-------- Input
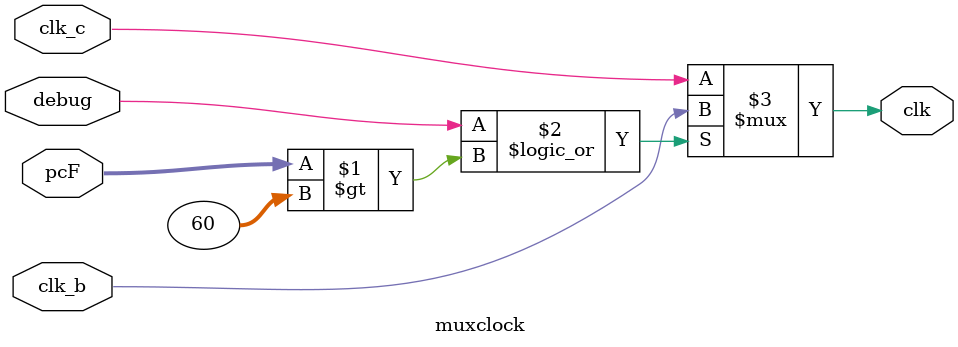
<source format=sv>

module muxclock
(
	input logic clk_c, clk_b,
	input logic debug,
	output logic clk,
	input logic [31:0] pcF
);
												
	assign clk = debug || pcF > 60 ? clk_b : clk_c;
	
endmodule
</source>
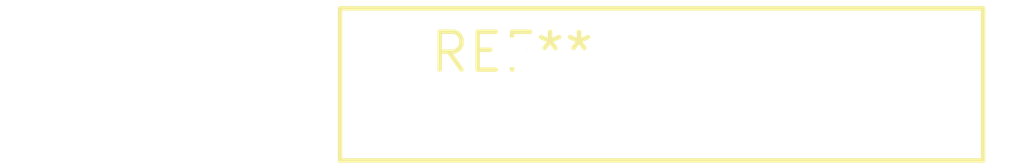
<source format=kicad_pcb>
(kicad_pcb (version 20240108) (generator pcbnew)

  (general
    (thickness 1.6)
  )

  (paper "A4")
  (layers
    (0 "F.Cu" signal)
    (31 "B.Cu" signal)
    (32 "B.Adhes" user "B.Adhesive")
    (33 "F.Adhes" user "F.Adhesive")
    (34 "B.Paste" user)
    (35 "F.Paste" user)
    (36 "B.SilkS" user "B.Silkscreen")
    (37 "F.SilkS" user "F.Silkscreen")
    (38 "B.Mask" user)
    (39 "F.Mask" user)
    (40 "Dwgs.User" user "User.Drawings")
    (41 "Cmts.User" user "User.Comments")
    (42 "Eco1.User" user "User.Eco1")
    (43 "Eco2.User" user "User.Eco2")
    (44 "Edge.Cuts" user)
    (45 "Margin" user)
    (46 "B.CrtYd" user "B.Courtyard")
    (47 "F.CrtYd" user "F.Courtyard")
    (48 "B.Fab" user)
    (49 "F.Fab" user)
    (50 "User.1" user)
    (51 "User.2" user)
    (52 "User.3" user)
    (53 "User.4" user)
    (54 "User.5" user)
    (55 "User.6" user)
    (56 "User.7" user)
    (57 "User.8" user)
    (58 "User.9" user)
  )

  (setup
    (pad_to_mask_clearance 0)
    (pcbplotparams
      (layerselection 0x00010fc_ffffffff)
      (plot_on_all_layers_selection 0x0000000_00000000)
      (disableapertmacros false)
      (usegerberextensions false)
      (usegerberattributes false)
      (usegerberadvancedattributes false)
      (creategerberjobfile false)
      (dashed_line_dash_ratio 12.000000)
      (dashed_line_gap_ratio 3.000000)
      (svgprecision 4)
      (plotframeref false)
      (viasonmask false)
      (mode 1)
      (useauxorigin false)
      (hpglpennumber 1)
      (hpglpenspeed 20)
      (hpglpendiameter 15.000000)
      (dxfpolygonmode false)
      (dxfimperialunits false)
      (dxfusepcbnewfont false)
      (psnegative false)
      (psa4output false)
      (plotreference false)
      (plotvalue false)
      (plotinvisibletext false)
      (sketchpadsonfab false)
      (subtractmaskfromsilk false)
      (outputformat 1)
      (mirror false)
      (drillshape 1)
      (scaleselection 1)
      (outputdirectory "")
    )
  )

  (net 0 "")

  (footprint "RV_Disc_D21.5mm_W5.1mm_P10mm" (layer "F.Cu") (at 0 0))

)

</source>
----------------
Find the string "CrtYd" in the material above. Then copy each line that has it.

**Answer to this task:**
    (46 "B.CrtYd" user "B.Courtyard")
    (47 "F.CrtYd" user "F.Courtyard")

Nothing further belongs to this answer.